[Python-Dev] doctest, unicode repr, and 2to3

Guido van Rossum guido at python.org
Fri Mar 5 22:22:36 CET 2010


On Thu, Mar 4, 2010 at 8:11 PM, "Martin v. Löwis" <martin at v.loewis.de> wrote:
> Johan Harjano ran into an interesting problem when trying to run the
> Django test suite under Python 3.1.
>
> Django has doctests of the form
>
>>>> a6.headline
> u'Default headline'
>
> Even when converting the doctest with 2to3, the expected output is
> unmodified. However, in 3.x, the expected output will change (i.e. not
> produce an u"" prefix anymore).
>
> Now, it might be possible to reformulate the test case (e.g. use print()
> instead of relying on repr), however, this is undesirable as a) the test
> should continue to test in 2.x that the result object is a unicode
> string, and b) it makes the test less readable.
>
> I would like to find a solution where this gets automatically corrected,
> e.g. through 2to3, or through changes to doctest, or through changes of
> str.__repr__.
>
> Any proposal appreciated.

How about a heuristic rule (which you have to explicitly select) that
changes u'XXX' into 'XXX' inside triply-quoted strings given certain
contexts, e.g. only at the start of the line, only if there is a
nearby preceding line starting with '>>>'? Exactly what context is of
the right strength will have to be determined experimentally; if there
are a lot of tests outputting things like [u'...'] or {u'...': u'...'}
the context may have to be made more liberal.
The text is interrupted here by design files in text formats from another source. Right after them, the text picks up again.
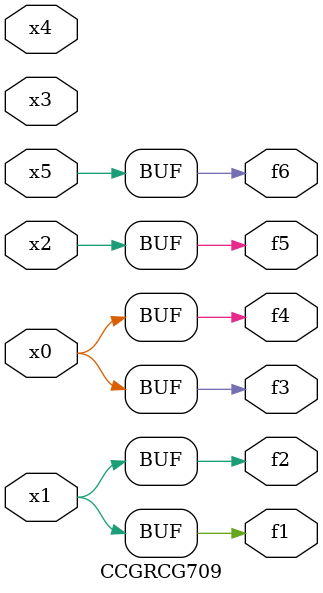
<source format=v>
module CCGRCG709(
	input x0, x1, x2, x3, x4, x5,
	output f1, f2, f3, f4, f5, f6
);
	assign f1 = x1;
	assign f2 = x1;
	assign f3 = x0;
	assign f4 = x0;
	assign f5 = x2;
	assign f6 = x5;
endmodule

</source>
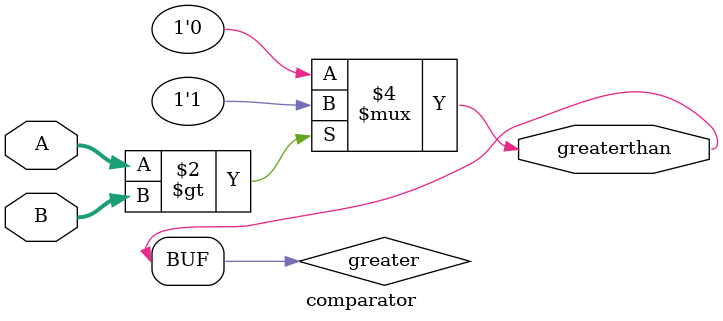
<source format=v>

module comparator(A, B, greaterthan);
	input [9:0] A, B;
	reg greater;
	output greaterthan;

	always begin //Combinational logic 
		if (A > B) greater = 1'b1;
		else greater = 1'b0;
	end
	assign greaterthan = greater;
	
endmodule 
</source>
Possibly \bu('.*'|".*")
would do it?

The issue shows (yet again) a general problem with doctests being
overspecified -- the test shouldn't care that the output starts with
'u', it should only care that the value is unicode, but there's no
easy way to express this in doctests. But since these doctests exist I
suggest that the practical way forward is to stick with them rather
than trying to reformulate all the tests.